映画ワイルド・スピードのスカイラインGT-R(BNR34)、なぜ右ハンドルだったのか?
公開 : 2019.11.30 06:00
11月30日は、映画「ワイルド・スピード」のオコナー刑事を演じる、俳優ポール・ウォーカーの命日です。映画にでていたスカイラインGT-R(BNR34)は、なぜ右ハンドルだったのでしょうか? 調べました。
映画ワイルド・スピード、どんな日本車が登場?
「ワイルド・スピード」は邦題のシリーズ名で、原題は「The Fast and the Furious」である。1〜4作目まではとくに多数の日本車が登場する。登場したクルマをいくつか挙げてみよう。
1作目(2001年)「ワイルド・スピード」
・エクリプス
・80スープラ
・GT-R(R34)
・240SX
・インテグラ
・S2000
・シビック
・シビッククーペ
など多数。
2作目(2003年)「X2」
・GT-R(R34)
・ランエボ
・エクリプス
・S2000
・NSX
・インテグラ
・シビック
・アコード他
3作目(2006年)「X3 TOKYO DRIFT」
・Z33
・S15シルビア
・RX-7(FD)
・RX-8
・ランエボ他
4作目(2009年)「MAX」
・GT-R(R33/R34)
・240SX
・RX-7(FC)
・AE86他多数
1作目は90年代に西海岸で大流行したホンダ車や240SX、エクリプスなどを中心とするスポコン車からの流れで日本車が多数登場した。
スープラ復活の立役者とされるオレンジ色の80スープラも1作目に登場している。
そして、そのスープラに乗るオコナー刑事を演じる、俳優ポール・ウォーカーが事故死したのは2013年11月30日だった。間もなく亡くなってから丸6年となる。
ポールは幼い頃から、クルマ好きの父親と共にクルマを改造するなどして育ち、俳優として成功を収めてからもクルマ好きは止まらず、自宅に20台以上の高級車を保管するガレージを所有していたことでも知られる。
そんなポールが特に愛したのが日産スカイラインR34GT-RとトヨタA80スープラだ。いずれも、劇中にポールの愛車そのものが登場している。
「Furious7」(スカイミッション)でのラストシーンに登場した白い80スープラに涙した人も多かっただろう。筆者もその1人である。
- - - - - - -
→ **実施事項**:
[a] 映画「ワイルド・スピード」に関する記事によると、ポール・ウォーカーが事故死したのは何年何月何日ですか。
[b] 映画「ワイルド・スピード」とポール・ウォーカーの愛車に関する記事を、最後の文の後から書き継いでください。

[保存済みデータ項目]
- - - - - - -
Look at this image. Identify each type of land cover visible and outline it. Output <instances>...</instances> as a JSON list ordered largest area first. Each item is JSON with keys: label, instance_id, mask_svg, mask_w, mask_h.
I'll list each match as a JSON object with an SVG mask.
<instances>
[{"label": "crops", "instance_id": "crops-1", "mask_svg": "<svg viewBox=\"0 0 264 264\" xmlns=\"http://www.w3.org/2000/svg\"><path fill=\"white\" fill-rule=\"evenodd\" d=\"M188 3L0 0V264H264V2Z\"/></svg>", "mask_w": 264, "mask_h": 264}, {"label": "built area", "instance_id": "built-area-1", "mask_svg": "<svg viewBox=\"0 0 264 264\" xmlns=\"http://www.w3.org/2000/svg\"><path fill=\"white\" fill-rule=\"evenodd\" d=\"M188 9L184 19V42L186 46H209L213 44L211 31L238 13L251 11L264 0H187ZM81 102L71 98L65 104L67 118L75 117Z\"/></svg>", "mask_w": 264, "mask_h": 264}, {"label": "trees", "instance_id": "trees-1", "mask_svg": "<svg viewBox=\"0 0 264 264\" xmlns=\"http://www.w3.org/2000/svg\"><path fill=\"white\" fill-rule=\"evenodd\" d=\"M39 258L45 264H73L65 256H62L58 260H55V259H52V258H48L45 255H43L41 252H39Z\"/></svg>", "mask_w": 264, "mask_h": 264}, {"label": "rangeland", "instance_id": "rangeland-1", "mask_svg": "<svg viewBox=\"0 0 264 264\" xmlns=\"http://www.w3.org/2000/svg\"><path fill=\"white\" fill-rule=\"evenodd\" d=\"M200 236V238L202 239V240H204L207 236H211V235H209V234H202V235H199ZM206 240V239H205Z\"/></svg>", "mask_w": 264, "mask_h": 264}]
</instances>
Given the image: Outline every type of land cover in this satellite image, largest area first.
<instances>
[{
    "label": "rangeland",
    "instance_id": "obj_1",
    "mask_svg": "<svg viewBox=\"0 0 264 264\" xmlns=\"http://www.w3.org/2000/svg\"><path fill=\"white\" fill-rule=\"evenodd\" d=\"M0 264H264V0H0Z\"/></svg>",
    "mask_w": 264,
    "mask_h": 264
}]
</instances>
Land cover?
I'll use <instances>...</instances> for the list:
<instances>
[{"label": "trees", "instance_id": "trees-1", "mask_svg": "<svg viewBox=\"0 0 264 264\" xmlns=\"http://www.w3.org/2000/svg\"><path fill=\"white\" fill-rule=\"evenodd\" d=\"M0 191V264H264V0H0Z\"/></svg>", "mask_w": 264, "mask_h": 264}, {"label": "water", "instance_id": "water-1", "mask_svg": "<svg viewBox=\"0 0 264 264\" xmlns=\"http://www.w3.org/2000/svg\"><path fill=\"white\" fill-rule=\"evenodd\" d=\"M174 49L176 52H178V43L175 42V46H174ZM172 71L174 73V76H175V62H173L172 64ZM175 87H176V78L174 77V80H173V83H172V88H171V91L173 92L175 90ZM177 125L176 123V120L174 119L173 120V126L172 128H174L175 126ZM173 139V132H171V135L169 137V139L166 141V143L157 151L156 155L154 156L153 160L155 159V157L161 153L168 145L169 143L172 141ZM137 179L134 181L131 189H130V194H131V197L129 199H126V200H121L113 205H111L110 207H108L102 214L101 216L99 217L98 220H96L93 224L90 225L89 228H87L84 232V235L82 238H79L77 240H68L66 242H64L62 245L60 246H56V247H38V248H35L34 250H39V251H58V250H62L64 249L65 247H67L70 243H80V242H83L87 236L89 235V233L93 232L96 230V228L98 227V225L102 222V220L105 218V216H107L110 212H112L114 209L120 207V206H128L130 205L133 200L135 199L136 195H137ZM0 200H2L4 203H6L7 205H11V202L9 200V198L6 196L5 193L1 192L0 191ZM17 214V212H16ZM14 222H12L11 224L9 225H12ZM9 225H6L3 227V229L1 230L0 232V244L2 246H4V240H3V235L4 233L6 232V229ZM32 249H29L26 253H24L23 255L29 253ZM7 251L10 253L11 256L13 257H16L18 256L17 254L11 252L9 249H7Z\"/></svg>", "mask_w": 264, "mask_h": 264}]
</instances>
- - - - - - -
→ **各課題の解答**:
[a] 2013年11月30日です。

[b]
R34、25年ルール適用には早すぎる
オコナー刑事が劇中で乗るR34はワイルド・スピードX2とMAXに登場する。いずれも日本仕様の右ハンドルだ。
というのも、スカイラインGT-Rシリーズは、35GT-R以前は歴代モデル含めアメリカを含む海外では販売がされなかった。
つまり、左ハンドル仕様が作られなかったのである。
前述した80スープラは初代A50/60スープラ(日本ではセリカXXとして販売)から最新のGRスープラまで米国で販売されて来ているので左ハンドルが存在する。
それなのに、なぜ映画に出てきたR34、ポール自身が所有したR34は右ハンドルだったのか?
北米には15/25(カナダ15年、アメリカ25年)年ルールなるものが存在する。
簡単に言うと、製造から15/25年経過したクルマはクラシックカーのカテゴリーとなり、米国の保安基準FMVSSに定められた諸々の保安基準に関わらず、米国での輸入販売登録が可能となる。
つまり、右ハンドル車であってもアメリカでの登録が可能となる。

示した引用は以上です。